Donca Steriade (born 1951 in Bucharest) is a professor of Linguistics at MIT, specializing in phonological theory.

Education 
She began her academic career studying classics in Bucharest, after earning her B.A. (licență) in Philology from the University of Bucharest in 1974.  She left Romania after her father emigrated to Canada. (She is the daughter of neuroscientist Mircea Steriade.) She earned  her M.A. from Université Laval in 1976, She studied for her PhD at the MIT Department of Linguistics and Philosophy under Morris Halle. Her 1982 dissertation is titled, "Greek prosodies and the nature of syllabification".

After earning her PhD, she took up a position at UCLA before returning to MIT to become Professor of Linguistics.

Honors 
Steriade was named Professor Honoris Causa by the Faculty of Letters at the University of Bucharest in 2017.

She was inducted as a LSA (Linguistics Society of America) Fellow in 2015. She was invited to give the Edward Sapir lecture at the 2009 LSA Linguistic Institute and she was an instructor at the 2007 LSA Linguistic Institute.

Research 
Steriade's research focuses on phonology and morphophonology, and she is considered a leading contributor to theories of underspecification (Steriade 1995) and neutralization (Steriade 2007). She has also researched the basic units of rhythm in language. She has worked on a range of Indo-European languages and has published and co-published broadly, including journal articles and book chapters, as well as the widely cited edited volume, Phonetically Based Phonology and Linguistics: An Introduction to Linguistic Theory.

Coordinate annotation records:
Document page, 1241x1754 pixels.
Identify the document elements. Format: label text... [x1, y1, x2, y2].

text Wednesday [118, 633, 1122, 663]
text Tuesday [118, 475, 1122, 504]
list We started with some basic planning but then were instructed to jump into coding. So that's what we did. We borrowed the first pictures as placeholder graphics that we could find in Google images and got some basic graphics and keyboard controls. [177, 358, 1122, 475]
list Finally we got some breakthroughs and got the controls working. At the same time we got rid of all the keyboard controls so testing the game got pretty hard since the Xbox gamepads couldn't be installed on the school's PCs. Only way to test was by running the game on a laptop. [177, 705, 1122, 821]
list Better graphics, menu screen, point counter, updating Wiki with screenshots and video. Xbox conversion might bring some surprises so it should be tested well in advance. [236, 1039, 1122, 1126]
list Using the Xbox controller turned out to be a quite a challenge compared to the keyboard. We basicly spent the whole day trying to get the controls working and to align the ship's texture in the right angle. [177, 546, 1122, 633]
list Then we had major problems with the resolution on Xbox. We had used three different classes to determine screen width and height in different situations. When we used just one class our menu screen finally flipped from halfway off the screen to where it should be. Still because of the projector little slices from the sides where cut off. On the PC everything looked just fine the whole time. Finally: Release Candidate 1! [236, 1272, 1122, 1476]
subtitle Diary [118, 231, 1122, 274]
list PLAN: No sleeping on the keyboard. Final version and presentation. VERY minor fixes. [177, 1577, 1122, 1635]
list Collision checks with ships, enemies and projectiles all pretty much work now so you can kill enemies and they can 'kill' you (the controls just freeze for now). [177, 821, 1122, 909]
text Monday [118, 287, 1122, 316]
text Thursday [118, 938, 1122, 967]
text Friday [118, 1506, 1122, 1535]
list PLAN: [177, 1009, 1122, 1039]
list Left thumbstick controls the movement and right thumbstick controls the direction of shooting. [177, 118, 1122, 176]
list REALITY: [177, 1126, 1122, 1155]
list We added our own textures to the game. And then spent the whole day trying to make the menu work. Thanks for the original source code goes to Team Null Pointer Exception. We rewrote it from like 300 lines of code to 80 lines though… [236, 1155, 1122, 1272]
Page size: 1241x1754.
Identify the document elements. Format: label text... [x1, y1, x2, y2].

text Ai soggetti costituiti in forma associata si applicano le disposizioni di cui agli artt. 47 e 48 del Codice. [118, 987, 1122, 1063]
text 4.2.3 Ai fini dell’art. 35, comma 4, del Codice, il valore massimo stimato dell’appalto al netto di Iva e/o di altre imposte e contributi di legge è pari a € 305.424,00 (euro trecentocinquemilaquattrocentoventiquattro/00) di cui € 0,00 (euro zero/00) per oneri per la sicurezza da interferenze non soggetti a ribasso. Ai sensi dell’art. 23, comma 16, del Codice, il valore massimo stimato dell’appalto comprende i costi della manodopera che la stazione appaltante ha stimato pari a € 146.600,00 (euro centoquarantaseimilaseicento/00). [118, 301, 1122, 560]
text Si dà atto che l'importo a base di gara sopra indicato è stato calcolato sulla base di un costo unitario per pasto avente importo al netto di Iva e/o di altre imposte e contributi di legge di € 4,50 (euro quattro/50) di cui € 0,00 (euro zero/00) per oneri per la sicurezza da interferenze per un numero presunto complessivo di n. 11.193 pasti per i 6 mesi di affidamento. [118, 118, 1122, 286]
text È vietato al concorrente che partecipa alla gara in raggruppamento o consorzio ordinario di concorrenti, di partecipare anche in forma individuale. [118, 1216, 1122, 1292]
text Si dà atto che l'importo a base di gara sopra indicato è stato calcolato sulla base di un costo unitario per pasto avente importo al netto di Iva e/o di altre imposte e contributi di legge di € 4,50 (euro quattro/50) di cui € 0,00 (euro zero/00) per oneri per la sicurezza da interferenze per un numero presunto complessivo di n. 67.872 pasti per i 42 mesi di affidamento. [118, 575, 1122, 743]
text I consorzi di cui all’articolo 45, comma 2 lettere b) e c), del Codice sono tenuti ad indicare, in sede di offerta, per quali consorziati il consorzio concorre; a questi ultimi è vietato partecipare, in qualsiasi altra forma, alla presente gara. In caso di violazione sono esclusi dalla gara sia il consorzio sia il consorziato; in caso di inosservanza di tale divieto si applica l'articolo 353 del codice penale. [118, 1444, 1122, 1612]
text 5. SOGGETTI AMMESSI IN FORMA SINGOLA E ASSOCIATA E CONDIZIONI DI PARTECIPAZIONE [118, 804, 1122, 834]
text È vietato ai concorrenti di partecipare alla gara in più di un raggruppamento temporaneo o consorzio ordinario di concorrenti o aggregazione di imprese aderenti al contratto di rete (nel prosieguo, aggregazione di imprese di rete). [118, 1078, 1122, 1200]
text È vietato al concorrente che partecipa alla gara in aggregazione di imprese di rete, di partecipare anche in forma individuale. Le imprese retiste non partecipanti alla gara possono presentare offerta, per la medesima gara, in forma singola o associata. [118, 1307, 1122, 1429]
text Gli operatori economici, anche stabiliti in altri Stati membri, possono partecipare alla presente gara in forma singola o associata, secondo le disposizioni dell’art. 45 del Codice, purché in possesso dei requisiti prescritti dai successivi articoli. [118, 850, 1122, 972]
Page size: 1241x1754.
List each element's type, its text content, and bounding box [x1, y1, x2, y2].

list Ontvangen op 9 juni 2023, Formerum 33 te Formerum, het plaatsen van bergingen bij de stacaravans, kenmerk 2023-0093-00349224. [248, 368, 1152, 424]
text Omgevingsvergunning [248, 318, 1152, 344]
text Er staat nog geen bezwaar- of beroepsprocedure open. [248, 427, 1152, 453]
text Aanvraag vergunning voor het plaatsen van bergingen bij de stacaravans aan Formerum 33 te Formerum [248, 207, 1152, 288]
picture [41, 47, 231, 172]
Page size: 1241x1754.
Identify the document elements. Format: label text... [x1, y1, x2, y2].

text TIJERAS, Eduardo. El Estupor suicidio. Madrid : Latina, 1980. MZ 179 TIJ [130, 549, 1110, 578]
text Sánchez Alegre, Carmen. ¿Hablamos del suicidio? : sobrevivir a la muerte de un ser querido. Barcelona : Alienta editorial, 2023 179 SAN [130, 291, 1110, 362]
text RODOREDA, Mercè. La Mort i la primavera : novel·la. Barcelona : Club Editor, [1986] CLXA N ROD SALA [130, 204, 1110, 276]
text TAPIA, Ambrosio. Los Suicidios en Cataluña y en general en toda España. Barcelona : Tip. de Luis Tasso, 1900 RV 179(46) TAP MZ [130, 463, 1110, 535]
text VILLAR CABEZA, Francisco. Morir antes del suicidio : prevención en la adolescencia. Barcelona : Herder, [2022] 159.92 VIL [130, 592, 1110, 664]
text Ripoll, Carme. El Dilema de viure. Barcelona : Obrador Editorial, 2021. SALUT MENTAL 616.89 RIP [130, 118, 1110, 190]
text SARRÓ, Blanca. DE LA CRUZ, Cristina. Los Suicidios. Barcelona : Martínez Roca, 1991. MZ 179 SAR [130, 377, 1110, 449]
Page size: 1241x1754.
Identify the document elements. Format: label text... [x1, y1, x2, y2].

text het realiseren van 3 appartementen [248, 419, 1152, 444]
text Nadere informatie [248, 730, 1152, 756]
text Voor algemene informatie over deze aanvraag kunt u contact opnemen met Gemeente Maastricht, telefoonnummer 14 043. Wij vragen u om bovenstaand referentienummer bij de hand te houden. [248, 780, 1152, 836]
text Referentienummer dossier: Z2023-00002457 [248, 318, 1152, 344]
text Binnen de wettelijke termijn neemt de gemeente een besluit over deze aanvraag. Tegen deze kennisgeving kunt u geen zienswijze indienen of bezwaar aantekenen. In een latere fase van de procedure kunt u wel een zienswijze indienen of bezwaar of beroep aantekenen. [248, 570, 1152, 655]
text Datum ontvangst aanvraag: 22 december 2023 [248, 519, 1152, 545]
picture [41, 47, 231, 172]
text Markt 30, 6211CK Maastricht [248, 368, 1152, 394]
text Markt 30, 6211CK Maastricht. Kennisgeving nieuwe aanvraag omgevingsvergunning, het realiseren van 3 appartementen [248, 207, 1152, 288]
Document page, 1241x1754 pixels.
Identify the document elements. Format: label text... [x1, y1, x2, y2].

Objectives:
(1) Reproduce the section of the Donca Steriade biography from "After earning her PhD, she" to "Bucharest in 2017.".
(2) Carry on the Donca Steriade biography, picking up after its final sentence.

Results of the tasks:
(1)
After earning her PhD, she took up a position at UCLA before returning to MIT to become Professor of Linguistics.

Honors 
Steriade was named Professor Honoris Causa by the Faculty of Letters at the University of Bucharest in 2017.

(2)
Key publications 
 Hayes, Bruce, Robert Kirchner and Donca Steriade. 2004. Phonetically Based Phonology. Cambridge University Press. 
Hayes, Bruce et al. 1999. Linguistics: an Introduction to Linguistics Theory. Wiley-Blackwell. 
Steriade, Donca (2007) Contrast. In The Cambridge Handbook of Phonology, ed. P. de Lacy. 139–158. Cambridge University Press 
Steriade, Donca (2002) The Syllable. In The Oxford Encyclopedia of Linguistics, ed. W. Frawley
Steriade, Donca (2001) Directional asymmetries in place assimilation: A perceptual account. In The Role of Speech Perception in Phonology, eds. E. Hume and K. Johnson, 219–250. New York: Academic Press.
 Steriade, Donca (2000) Paradigm uniformity and the phonetics-phonology boundary. In Papers in Laboratory Phonology V: Acquisition and the Lexicon, eds. M. B. Broe and J. B. Pierrehumbert, 313–334. Cambridge: Cambridge University Press.
 Steriade, Donca (1995) Underspecification and markedness. In J. Goldsmith (ed.) The Handbook of Phonological Theory. Oxford: Blackwell. 114–174.
 Steriade, Donca (1988) Reduplication and syllable transfer in Sanskrit and elsewhere. Phonology 5.73-155.
 Steriade, Donca (1987) Locality conditions and feature geometry. Proceedings of NELS 17. 595–618.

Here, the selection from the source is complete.